After deciding on the overall layout for the main pages using paper wireframes, I moved to digitizing the designs using Sketch. I intentionally chose to keep the wireframes at a lower fidelity in order to remove distractions when presenting to stakeholders. This way, they could focus on what was important at this stage in the process: the layout.
When we obtained buy-in from our stakeholders based on our low-fi wireframes, we began the process of iterating on the designs to achieve a higher level of fidelity, keeping in mind the intended uses for all of the SpaceSword components. After several rounds of updates with feedback from the stakeholders, we landed on the level of detail seen in the mockup to the left. Once this level of fidelity was achieved, we were reach to begin prototyping.
Using Invision, we started to link many of the primary screens together into a clickable prototype to get a feeling for the overall flow of the design. This enabled us to click through the different screens to validate the task flows we created in the ideation phase, and allowed us to prepare for the next step of the process: usability testing. We wanted to make sure we could replicate a realistic experience so that users would feel like they were using actual software during our tests.
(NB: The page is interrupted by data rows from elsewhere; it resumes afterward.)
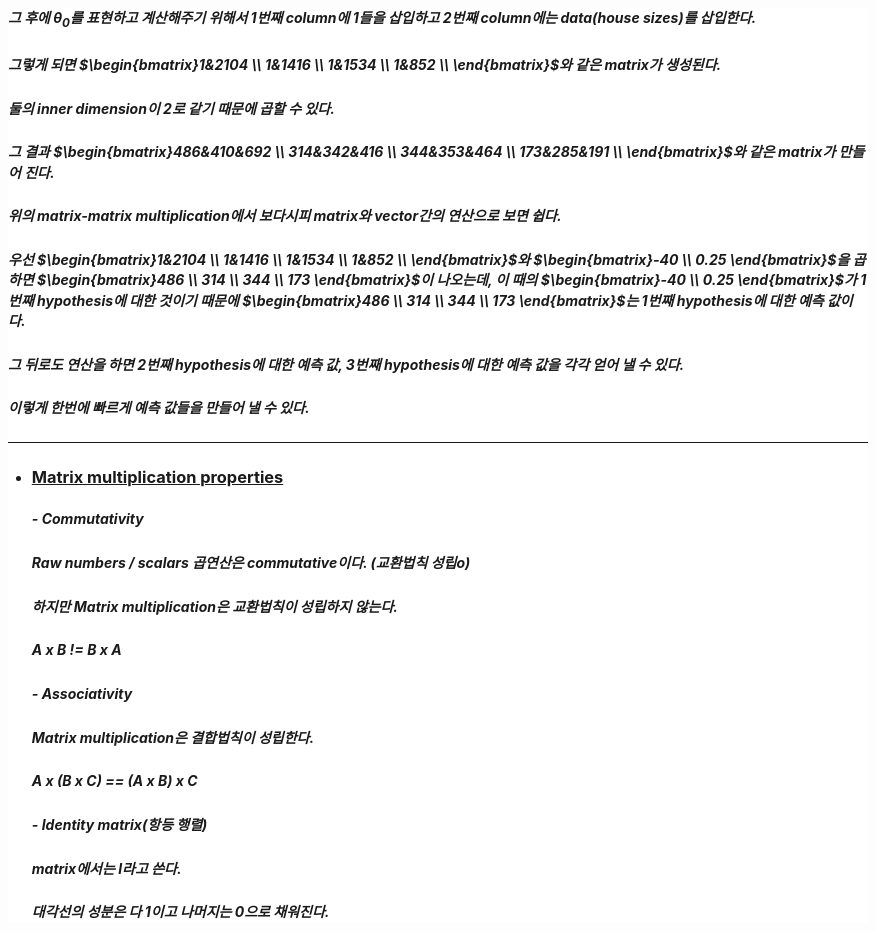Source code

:   ##### 그 후에 $\theta_0$를 표현하고 계산해주기 위해서 1번째 column에 1들을 삽입하고 2번째 column에는 data(house sizes)를 삽입한다.

  ##### 그렇게 되면 $\begin{bmatrix}1&2104 \\ 1&1416 \\ 1&1534 \\ 1&852 \\ \end{bmatrix}$와 같은 matrix가 생성된다.

  ##### 둘의 inner dimension이 2로 같기 때문에 곱할 수 있다.

  ##### 그 결과 $\begin{bmatrix}486&410&692 \\ 314&342&416 \\ 344&353&464 \\ 173&285&191 \\ \end{bmatrix}$와 같은 matrix가 만들어 진다.

  ##### 위의 matrix-matrix multiplication에서 보다시피 matrix와 vector간의 연산으로 보면 쉽다.

  ##### 우선 $\begin{bmatrix}1&2104 \\ 1&1416 \\ 1&1534 \\ 1&852 \\ \end{bmatrix}$와 $\begin{bmatrix}-40 \\ 0.25 \end{bmatrix}$을 곱하면 $\begin{bmatrix}486 \\ 314 \\ 344 \\ 173 \end{bmatrix}$이 나오는데, 이 때의 $\begin{bmatrix}-40 \\ 0.25 \end{bmatrix}$가 1번째 hypothesis에 대한 것이기 때문에 $\begin{bmatrix}486 \\ 314 \\ 344 \\ 173 \end{bmatrix}$는 1번째 hypothesis에 대한 예측 값이다.

  ##### 그 뒤로도 연산을 하면 2번째 hypothesis에 대한 예측 값, 3번째 hypothesis에 대한 예측 값을 각각 얻어 낼 수 있다.

  ##### 이렇게 한번에 빠르게 예측 값들을 만들어 낼 수 있다.

---



- ### <u>Matrix multiplication properties</u>

  ##### - Commutativity

  ##### 	Raw numbers / scalars 곱연산은 commutative이다. (교환법칙 성립o)

  ##### 	하지만 Matrix multiplication은 교환법칙이 성립하지 않는다.

  ##### 	A x B != B x A

  

  ##### - Associativity

  ##### 	Matrix multiplication은 결합법칙이 성립한다.

  ##### 	A x (B x C) == (A x B) x C

  

  ##### - Identity matrix(항등 행렬)

  ##### 	matrix에서는 I라고 쓴다.

  ##### 	대각선의 성분은 다 1이고 나머지는 0으로 채워진다.
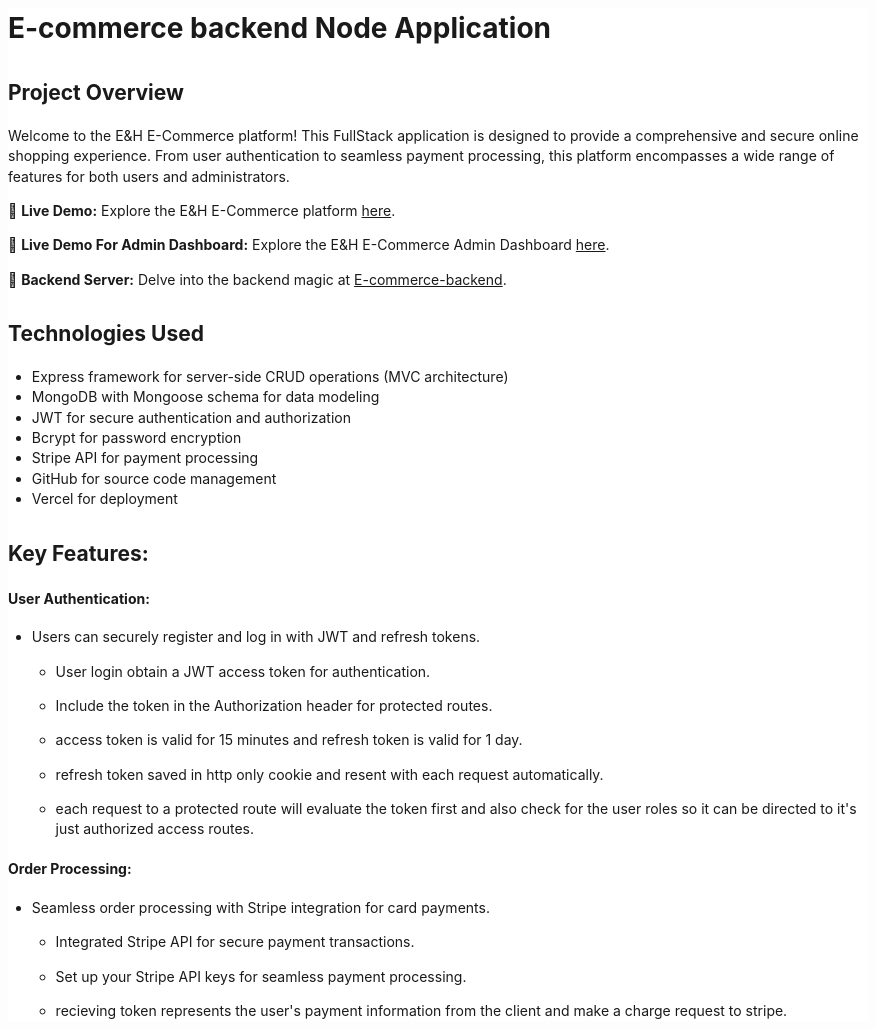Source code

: # E-commerce backend Node Application

## Project Overview

Welcome to the E&H E-Commerce platform! This FullStack application is designed to provide a comprehensive and secure online shopping experience. From user authentication to seamless payment processing, this platform encompasses a wide range of features for both users and administrators.

🚀 **Live Demo:** Explore the E&H E-Commerce platform [here](https://e-commerce-client-sand.vercel.app/).

🚀 **Live Demo For Admin Dashboard:** Explore the E&H E-Commerce Admin Dashboard [here](https://admin-dashboard-tan-psi.vercel.app).

🔗 **Backend Server:** Delve into the backend magic at [E-commerce-backend](https://e-commerce-backend-two-rouge.vercel.app/).

## Technologies Used

- Express framework for server-side CRUD operations (MVC architecture)
- MongoDB with Mongoose schema for data modeling
- JWT for secure authentication and authorization
- Bcrypt for password encryption
- Stripe API for payment processing
- GitHub for source code management
- Vercel for deployment

## Key Features:

#### User Authentication:

- Users can securely register and log in with JWT and refresh tokens.

  - User login obtain a JWT access token for authentication.

  - Include the token in the Authorization header for protected routes.

  - access token is valid for 15 minutes and refresh token is valid for 1 day.

  - refresh token saved in http only cookie and resent with each request automatically.

  - each request to a protected route will evaluate the token first and also check for the user roles so it can be directed to it's just authorized access routes.

#### Order Processing:

- Seamless order processing with Stripe integration for card payments.

  - Integrated Stripe API for secure payment transactions.

  - Set up your Stripe API keys for seamless payment processing.

  - recieving token represents the user's payment information from the client and make a charge request to stripe.

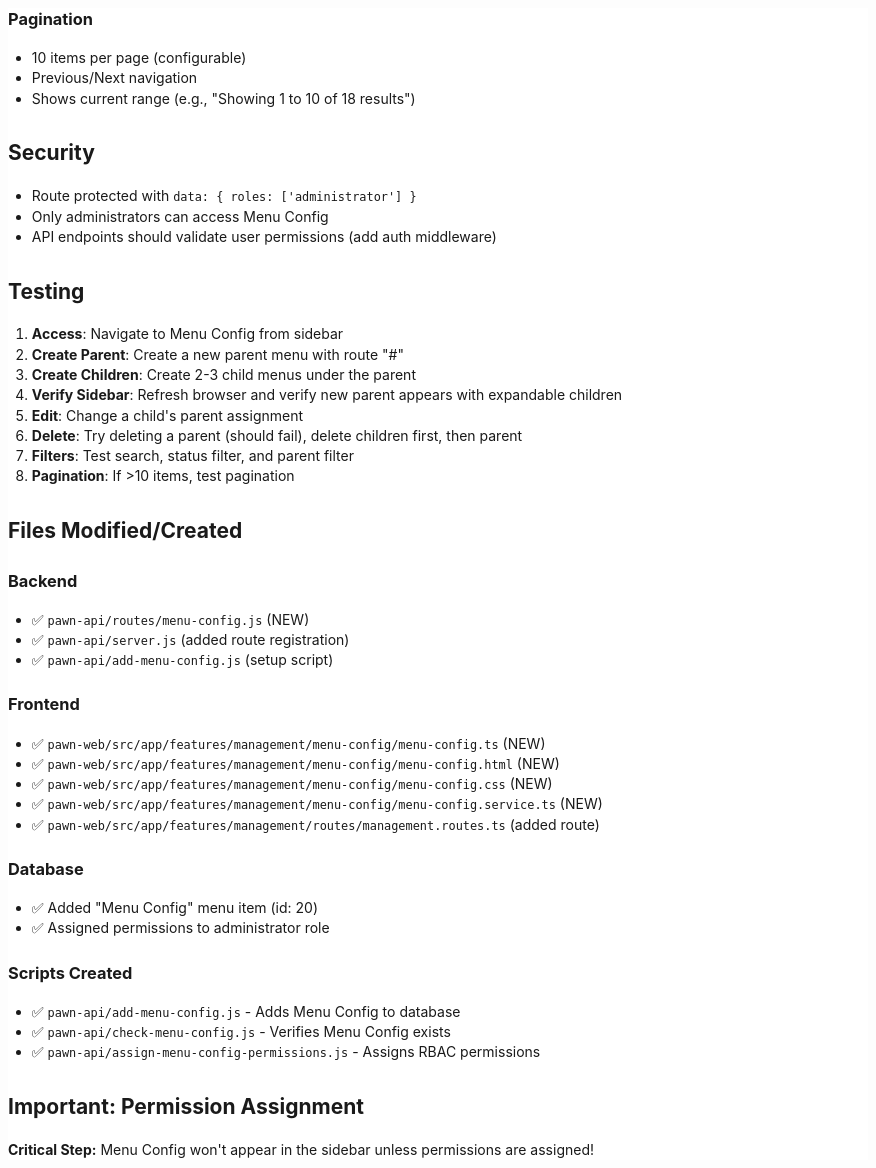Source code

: ### Pagination
- 10 items per page (configurable)
- Previous/Next navigation
- Shows current range (e.g., "Showing 1 to 10 of 18 results")

## Security

- Route protected with `data: { roles: ['administrator'] }`
- Only administrators can access Menu Config
- API endpoints should validate user permissions (add auth middleware)

## Testing

1. **Access**: Navigate to Menu Config from sidebar
2. **Create Parent**: Create a new parent menu with route "#"
3. **Create Children**: Create 2-3 child menus under the parent
4. **Verify Sidebar**: Refresh browser and verify new parent appears with expandable children
5. **Edit**: Change a child's parent assignment
6. **Delete**: Try deleting a parent (should fail), delete children first, then parent
7. **Filters**: Test search, status filter, and parent filter
8. **Pagination**: If >10 items, test pagination

## Files Modified/Created

### Backend
- ✅ `pawn-api/routes/menu-config.js` (NEW)
- ✅ `pawn-api/server.js` (added route registration)
- ✅ `pawn-api/add-menu-config.js` (setup script)

### Frontend
- ✅ `pawn-web/src/app/features/management/menu-config/menu-config.ts` (NEW)
- ✅ `pawn-web/src/app/features/management/menu-config/menu-config.html` (NEW)
- ✅ `pawn-web/src/app/features/management/menu-config/menu-config.css` (NEW)
- ✅ `pawn-web/src/app/features/management/menu-config/menu-config.service.ts` (NEW)
- ✅ `pawn-web/src/app/features/management/routes/management.routes.ts` (added route)

### Database
- ✅ Added "Menu Config" menu item (id: 20)
- ✅ Assigned permissions to administrator role

### Scripts Created
- ✅ `pawn-api/add-menu-config.js` - Adds Menu Config to database
- ✅ `pawn-api/check-menu-config.js` - Verifies Menu Config exists
- ✅ `pawn-api/assign-menu-config-permissions.js` - Assigns RBAC permissions

## Important: Permission Assignment

**Critical Step:** Menu Config won't appear in the sidebar unless permissions are assigned!
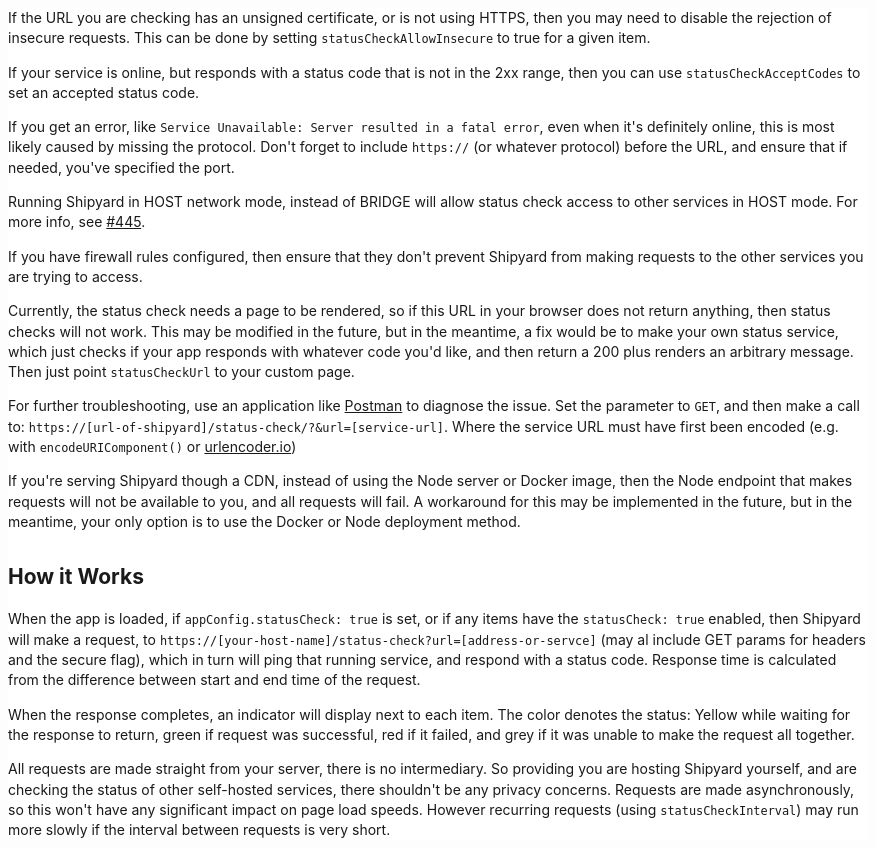 If the URL you are checking has an unsigned certificate, or is not using HTTPS, then you may need to disable the rejection of insecure requests. This can be done by setting `statusCheckAllowInsecure` to true for a given item.

If your service is online, but responds with a status code that is not in the 2xx range, then you can use `statusCheckAcceptCodes` to set an accepted status code.

If you get an error, like `Service Unavailable: Server resulted in a fatal error`, even when it's definitely online, this is most likely caused by missing the protocol. Don't forget to include `https://` (or whatever protocol) before the URL, and ensure that if needed, you've specified the port.

Running Shipyard in HOST network mode, instead of BRIDGE will allow status check access to other services in HOST mode. For more info, see [#445](https://github.com/khulnasoft/shipyard/discussions/445).

If you have firewall rules configured, then ensure that they don't prevent Shipyard from making requests to the other services you are trying to access.

Currently, the status check needs a page to be rendered, so if this URL in your browser does not return anything, then status checks will not work. This may be modified in the future, but in the meantime, a fix would be to make your own status service, which just checks if your app responds with whatever code you'd like, and then return a 200 plus renders an arbitrary message. Then just point `statusCheckUrl` to your custom page.

For further troubleshooting, use an application like [Postman](https://postman.com) to diagnose the issue. Set the parameter to `GET`, and then make a call to: `https://[url-of-shipyard]/status-check/?&url=[service-url]`. Where the service URL must have first been encoded (e.g. with `encodeURIComponent()` or [urlencoder.io](https://www.urlencoder.io/))

If you're serving Shipyard though a CDN, instead of using the Node server or Docker image, then the Node endpoint that makes requests will not be available to you, and all requests will fail. A workaround for this may be implemented in the future, but in the meantime, your only option is to use the Docker or Node deployment method.

## How it Works

When the app is loaded, if `appConfig.statusCheck: true` is set, or if any items have the `statusCheck: true` enabled, then Shipyard will make a request, to `https://[your-host-name]/status-check?url=[address-or-servce]` (may al include GET params for headers and the secure flag), which in turn will ping that running service, and respond with a status code. Response time is calculated from the difference between start and end time of the request.

When the response completes, an indicator will display next to each item. The color denotes the status: Yellow while waiting for the response to return, green if request was successful, red if it failed, and grey if it was unable to make the request all together.

All requests are made straight from your server, there is no intermediary. So providing you are hosting Shipyard yourself, and are checking the status of other self-hosted services, there shouldn't be any privacy concerns. Requests are made asynchronously, so this won't have any significant impact on page load speeds. However recurring requests (using `statusCheckInterval`) may run more slowly if the interval between requests is very short.
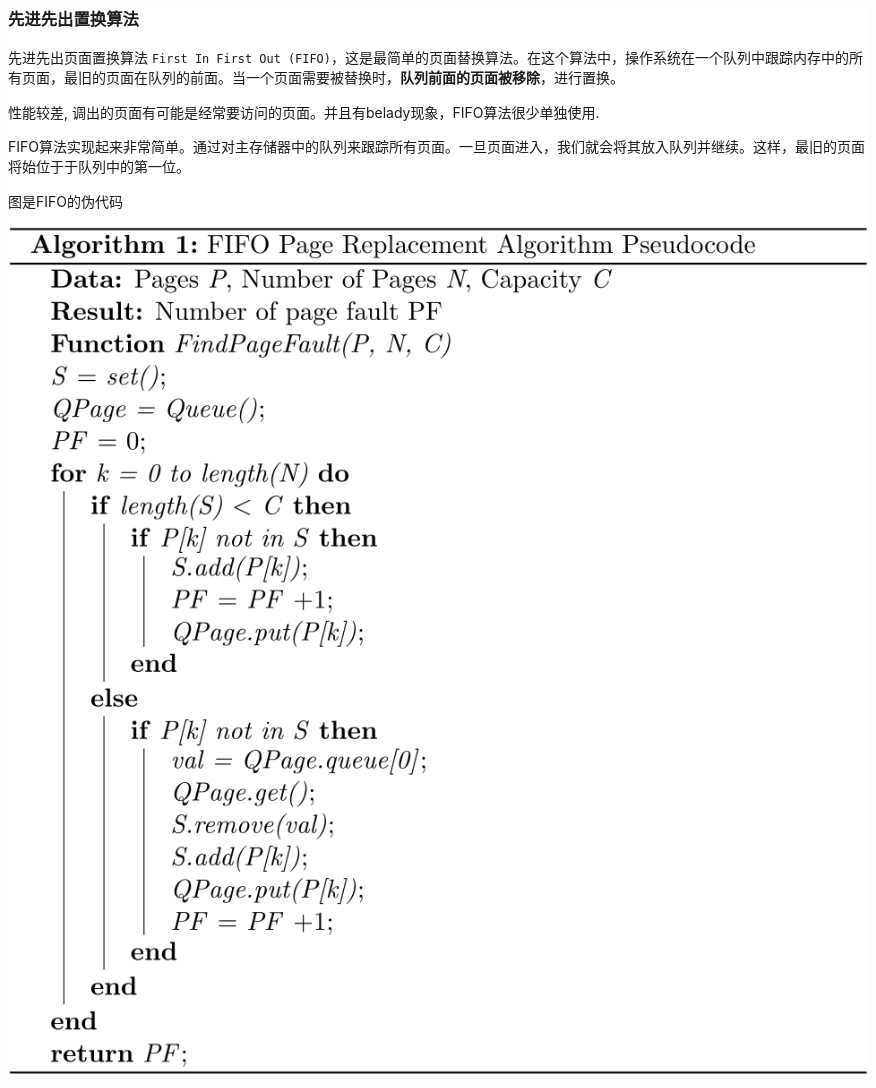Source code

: ### 先进先出置换算法

先进先出页面置换算法 `First In First Out (FIFO)`，这是最简单的页面替换算法。在这个算法中，操作系统在一个队列中跟踪内存中的所有页面，最旧的页面在队列的前面。当一个页面需要被替换时，**队列前面的页面被移除**，进行置换。

性能较差, 调出的页面有可能是经常要访问的页面。并且有belady现象，FIFO算法很少单独使用.

FIFO算法实现起来非常简单。通过对主存储器中的队列来跟踪所有页面。一旦页面进入，我们就会将其放入队列并继续。这样，最旧的页面将始位于于队列中的第一位。 

图是FIFO的伪代码

![由 QuickLaTeX.com 渲染](https://raw.githubusercontent.com/CylonChau/OperatingSystemNotes/main/images/ch6%20page%20replacement%20algorithms/quicklatex.com-dbcb178160c7c5f3cc5dff1ce288a146_l3.svg)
Click here for Invision prototype.
To validate the many design decisions we made during this phase, we decided it was necessary to run usability tests on our prototypes. While we did face some pushback from the stakeholders, we made sure to emphasize the benefit of testing early and often, and framed it in a way that appealed to the business: user testing will save us from wasted hours of design and development time if our assumptions proved to be invalid.
We're currently in the process of conducting usability tests, having run three so far. The beginnings of a rainbow chart to be used for synthesizing the results of our tests can be seen to the left. Once these user tests are concluded, we can use the data to iterate on our designs.